3 tbsp cracked farro, soaked overnight in cold water
Salt flakes and cracked black pepper
100ml extra-virgin olive oil, and a splash for drizzling
1 onion, diced
4 cloves garlic, crushed
1 tbsp ground coriander
1 tsp ground cumin
1 cinnamon stick
1kg carrots, diced
4 tbsp dry white wine or sparkling white wine
Finely grated zest and juice of 1 orange
1 handful each of mint and coriander leaves, chopped
1/2 cup (140g) Greek-style yoghurt
Drain the farro, discarding the soaking water. Place it in a heavy-based saucepan with ¾ cup of cold water and one teaspoon of salt and bring to a gentle simmer. Cook the farro for 20 minutes until it's tender to the bite, then drain and set aside.
Meanwhile, heat the olive oil in a large heavy-based saucepan over medium heat and sweat the onion until it's soft and translucent. Add the garlic, coriander, cumin and cinnamon and saute for five minutes, then add the carrots and 3 teaspoons of salt and saute for a further five to eight minutes until the carrot is coated with the spices and slightly coloured. Deglaze the pan with the wine. Add 800 millilitres of water and simmer over low heat for about 10 minutes, until the carrot is tender.

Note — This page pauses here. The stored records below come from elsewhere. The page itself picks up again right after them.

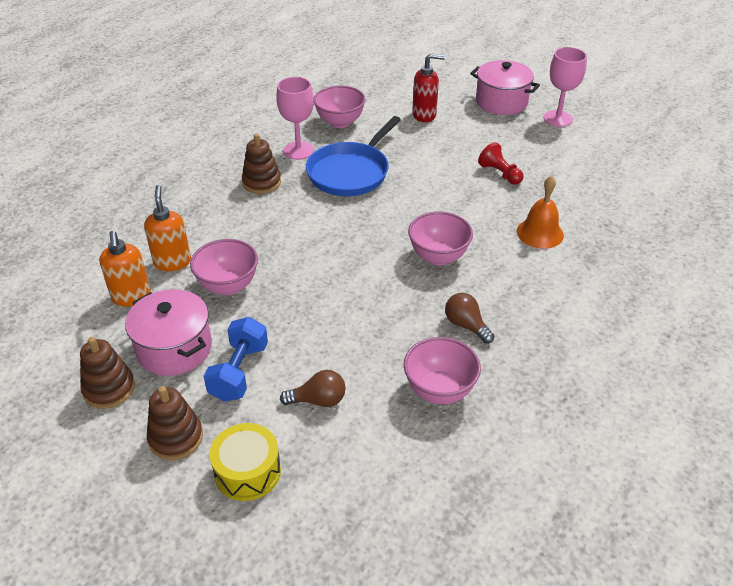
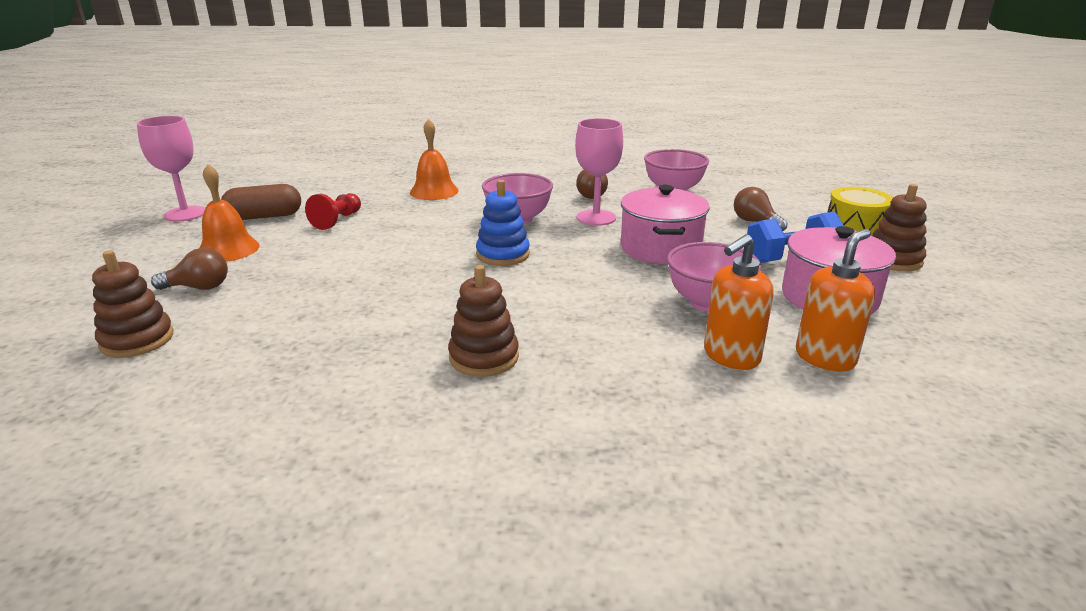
camera: 120 degrees left, 15 degrees down
brown stacking toy [80,337,135,409] -> brown stacking toy moved to [92,250,174,358]
pink goblet [276,77,314,160] -> pink goblet moved to [575,118,623,226]
blue pan [306,116,401,196] -> none
pink bowl [314,85,366,128] -> none
red soap dispenser [412,53,445,122] -> brown light bulb [151,248,228,290]
pink pot [470,60,540,115] -> pink pot moved to [621,185,710,264]
none -> orange bell [200,164,260,262]
none -> brown capsule [221,184,301,220]
none -> blue stacking toy [476,180,530,266]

Remove the pan from the heat and discard the cinnamon. Blend the diced carrots with a stick blender until smooth. Stir in the orange juice, then check the seasoning.
Fold the orange zest and chopped herbs through the yoghurt and add a pinch of salt. Place a large spoonful of farro into four warmed soup bowls and ladle the carrot and orange soup over the top. Garnish with a dollop of the herb yoghurt. Finish with an extra splash of olive oil and black pepper.